A Reuters story out August 4 reported that the e-commerce company agreed to buy website services provider Network Solutions to fuel growth, and posted quarterly profit above estimates.

The story also noted that Web.com, which provides web marketing products to small businesses, said purchasing Network Solutions would triple its customer base to about three million subscribers and give significant cross-sell and up-sell opportunities.

Web.com, based in Jacksonville, Florida will pay $405 million in cash, issue 18 million common shares and refinance Network Solutions’ net debt.

Second-quarter profit was helped by a 73% surge in its subscription revenue.

MasterCard Inc. (MA) charges ahead on Q2 profit

Wednesday, August 3rd, 2011

MasterCard Inc. (NYSE: MA) shares rose 12.3% to $335.13 after the payments-network reported second-quarter profit that topped market expectations. Volume for the stock crowded 4.3 million shares, better than four times its daily average.

A news release issued August 3 noted that the company reported net income of $608 million, up 32.8%, and earnings per diluted share of $4.76, up 36.4%, in each case versus the year-ago period.

Net revenue for the second quarter of 2011 was $1.7 billion, a 22.1% increase versus the same period in 2010. On a constant currency basis, net revenue increased 18.0%.

“Solid global performance, including strong increases in volume and processed transactions, fueled double-digit revenue growth this quarter,” said MasterCard CEO Ajay Banga in the same release. “While payment volumes have risen across our base customers, were also seeing new business such as the portfolio conversions of SunTrust and Sovereign, as well as new processing relationships in the Netherlands and in Brazil, contribute to growth.”
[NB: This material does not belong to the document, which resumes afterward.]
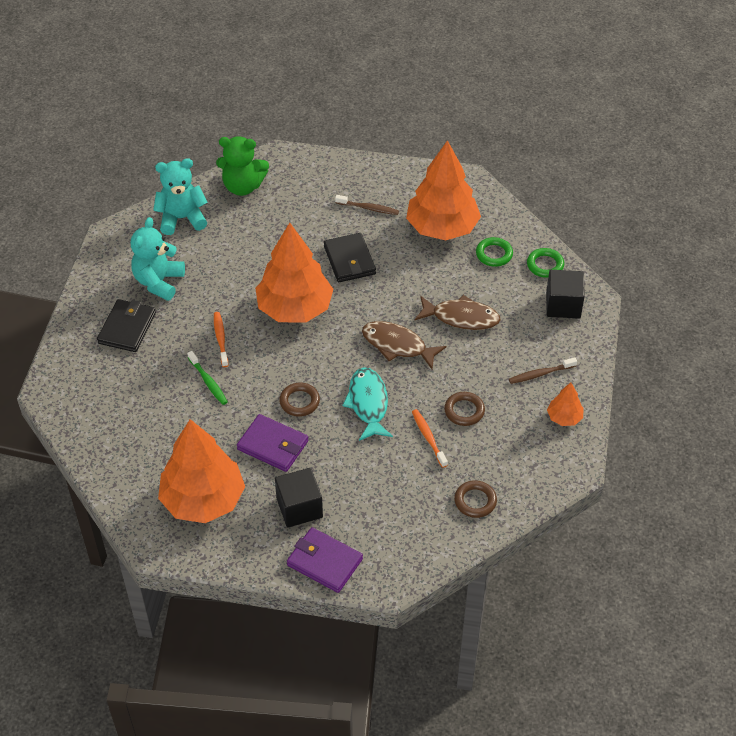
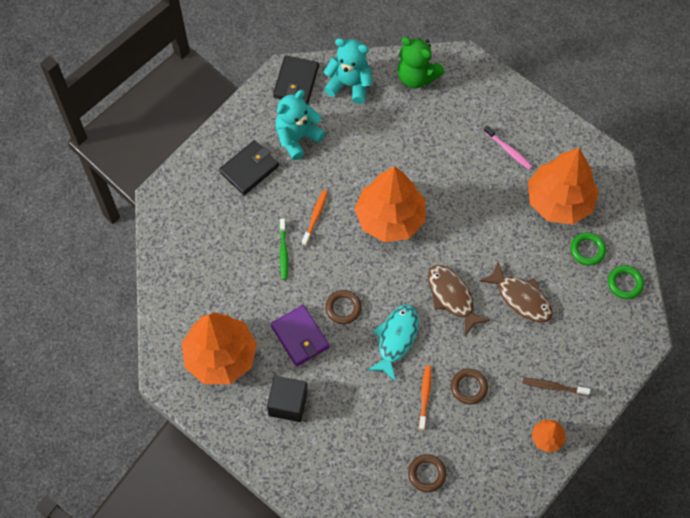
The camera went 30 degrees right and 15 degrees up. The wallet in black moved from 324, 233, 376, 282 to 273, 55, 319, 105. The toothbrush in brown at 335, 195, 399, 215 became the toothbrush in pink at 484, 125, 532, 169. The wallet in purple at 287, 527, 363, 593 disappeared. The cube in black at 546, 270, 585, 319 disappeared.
Banga added, “During the quarter, work continued in the mobile commerce category highlighted by an agreement with Google and multiple partners to launch the Google Wallet, as well as our alliance with Isis, in the U.S. Additionally, the previously announced Orange and Barclaycard contactless mobile payment service became available to U.K. consumers in May. Other notable agreements we executed include a commercial alliance with China Union Pay to enable its cards for cross-border e-Commerce, and a new, multi-product agreement with Swedbank in the Nordic and Baltic regions.”

MasterCard is a global payments and technology company. It operates the world’s fastest payments processing network, connecting consumers, financial institutions, merchants, governments and businesses in more than 210 countries and territories.